■ **AUSZUG**
■ ■ ■ ■ ■
Ich: Was motzen Sie mich denn gleich so an?

Sie: Ich war vor Ihnen dran.

Ich: Das war doch keine Absicht.

Sie: Ja, ja, das sagen Sie jetzt nur so.

Situation Nummer 2/ Mit dem Lastenrad von Zingst nach Born

Ein Mann.

Er: Boah, steh' da doch nicht dämmlich mit deinem Rad.

Ich: Ey, hier ist Schatten, wir wollen nur kurz was trinken.

Er: Aber nicht hier mitten auf dem Weg.

Ich: Haben Sie ein Kind dabei? Ich habe ein Kind dabei!

Er: Is mir doch egal, hier wird gefahren.

Da ist er dann vorbeigefahren.

Ich: Ach, Sie kommen ja doch vorbei.

Zum Sohn: So ein Vogel, wir trinken, wo wir wollen.

Der Sohn: Genau, wir haben ein Kind dabei.
■ ■ ■ ■ ■
■ **DATENLISTE**
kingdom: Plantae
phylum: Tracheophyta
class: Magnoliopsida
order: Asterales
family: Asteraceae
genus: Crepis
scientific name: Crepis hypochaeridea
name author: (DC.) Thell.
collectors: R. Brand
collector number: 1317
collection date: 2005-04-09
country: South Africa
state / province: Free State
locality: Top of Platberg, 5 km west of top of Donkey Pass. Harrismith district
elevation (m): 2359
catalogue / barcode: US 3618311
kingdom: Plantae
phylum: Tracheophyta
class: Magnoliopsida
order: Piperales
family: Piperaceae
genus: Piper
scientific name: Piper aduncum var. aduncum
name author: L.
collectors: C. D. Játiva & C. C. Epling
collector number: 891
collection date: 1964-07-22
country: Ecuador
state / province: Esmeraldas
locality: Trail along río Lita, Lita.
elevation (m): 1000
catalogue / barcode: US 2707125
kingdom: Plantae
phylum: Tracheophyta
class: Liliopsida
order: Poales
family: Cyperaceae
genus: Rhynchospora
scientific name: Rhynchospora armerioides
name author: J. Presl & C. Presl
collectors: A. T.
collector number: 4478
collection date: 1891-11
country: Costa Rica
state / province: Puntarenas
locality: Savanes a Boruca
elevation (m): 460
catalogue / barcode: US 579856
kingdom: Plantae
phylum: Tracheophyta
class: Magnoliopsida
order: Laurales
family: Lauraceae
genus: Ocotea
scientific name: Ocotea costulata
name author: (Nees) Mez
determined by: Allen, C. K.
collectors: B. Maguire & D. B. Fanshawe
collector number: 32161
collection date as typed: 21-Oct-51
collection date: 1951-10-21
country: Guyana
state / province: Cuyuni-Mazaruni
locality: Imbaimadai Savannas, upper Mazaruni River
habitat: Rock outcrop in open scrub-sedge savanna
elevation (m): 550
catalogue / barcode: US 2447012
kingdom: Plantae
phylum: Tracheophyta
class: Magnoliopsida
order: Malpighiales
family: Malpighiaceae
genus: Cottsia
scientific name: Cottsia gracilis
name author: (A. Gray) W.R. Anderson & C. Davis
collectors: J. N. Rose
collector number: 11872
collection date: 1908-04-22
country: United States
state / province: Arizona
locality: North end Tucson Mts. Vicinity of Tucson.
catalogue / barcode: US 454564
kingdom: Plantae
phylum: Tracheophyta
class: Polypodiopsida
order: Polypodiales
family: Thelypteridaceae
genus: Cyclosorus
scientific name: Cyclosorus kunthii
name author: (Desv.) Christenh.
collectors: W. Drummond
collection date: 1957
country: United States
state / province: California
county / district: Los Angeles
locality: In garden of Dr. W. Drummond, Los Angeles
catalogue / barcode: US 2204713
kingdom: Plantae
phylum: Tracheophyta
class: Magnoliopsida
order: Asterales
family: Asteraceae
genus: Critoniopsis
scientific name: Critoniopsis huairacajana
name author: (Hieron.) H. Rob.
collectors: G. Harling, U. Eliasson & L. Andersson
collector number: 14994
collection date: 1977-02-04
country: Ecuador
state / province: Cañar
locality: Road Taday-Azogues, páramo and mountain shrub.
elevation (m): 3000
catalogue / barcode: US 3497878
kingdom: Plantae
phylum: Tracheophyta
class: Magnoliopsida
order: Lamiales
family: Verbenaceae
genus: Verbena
■ ■ ■ ■ ■
■ **AUFGABENBESCHREIBUNG**
Schreib den Text über die kleinen Wortgefechte unterwegs bitte nach seinem letzten Satz weiter.

■ **ERGEBNIS**
Kunst

Ein Kunstnest namens Ahrenshoop

Es gibt drei Wünsche in Ahrenshoop. Meine Mutter will Baden, ich will Kunst und der Junge ein Krokodil. Das Gute an Ahrenshoop ist, dass man nach nichts suchen muss, es ist so klein, man stolpert in alles rein. Vor allem in Kunst. So stehen wir als erstes vor einer Skulptur mit einem Schild vorne dran, auf das steht in schwarzen Buchstaben: PEGASUS 1990-1997 TERZIT VON INGEBORG HUNZIGER. "Reicht das Mama als Wunsch", fragt der Junge seine Oma, als ich gerade aus allen nur erdenklichen Winkeln die Skulptur fotografiere. Jaja, das reicht mir. Als wir zehn Minuten später aus einem Laden für Souvenirs mit einem Nashorn in einer Papiertüte treten, stehe ich vor einem Wegweiser. Das Dornenhaus, lese ich laut vor, wurde um 1660 gebaut und gehört zu den ältesten Rohrdachhäusern von Ahrenshoop. La, la, la, von Weißdornbäumen, la, la, la, beherbergte Seefahrer, la, la, war ein Zollhaus, ein Kindergarten, mein Gott Mutti, weißt du, wer dort in den Fünfzigern zu Besuch war? Bertolt Brecht und Helene Weigel! Ab zum Dornenhaus, rufe ich in die Runde. Der Junge erkundigt sich vorsichtig, wenn ich dann jetzt zwei Wünsche kriege, ob er noch ein Spielzeug bekommt. Ich finde wir drei, mein Junge 5 und meine Mutter 62, wir sind wirklich eine niedliche Reisegruppe.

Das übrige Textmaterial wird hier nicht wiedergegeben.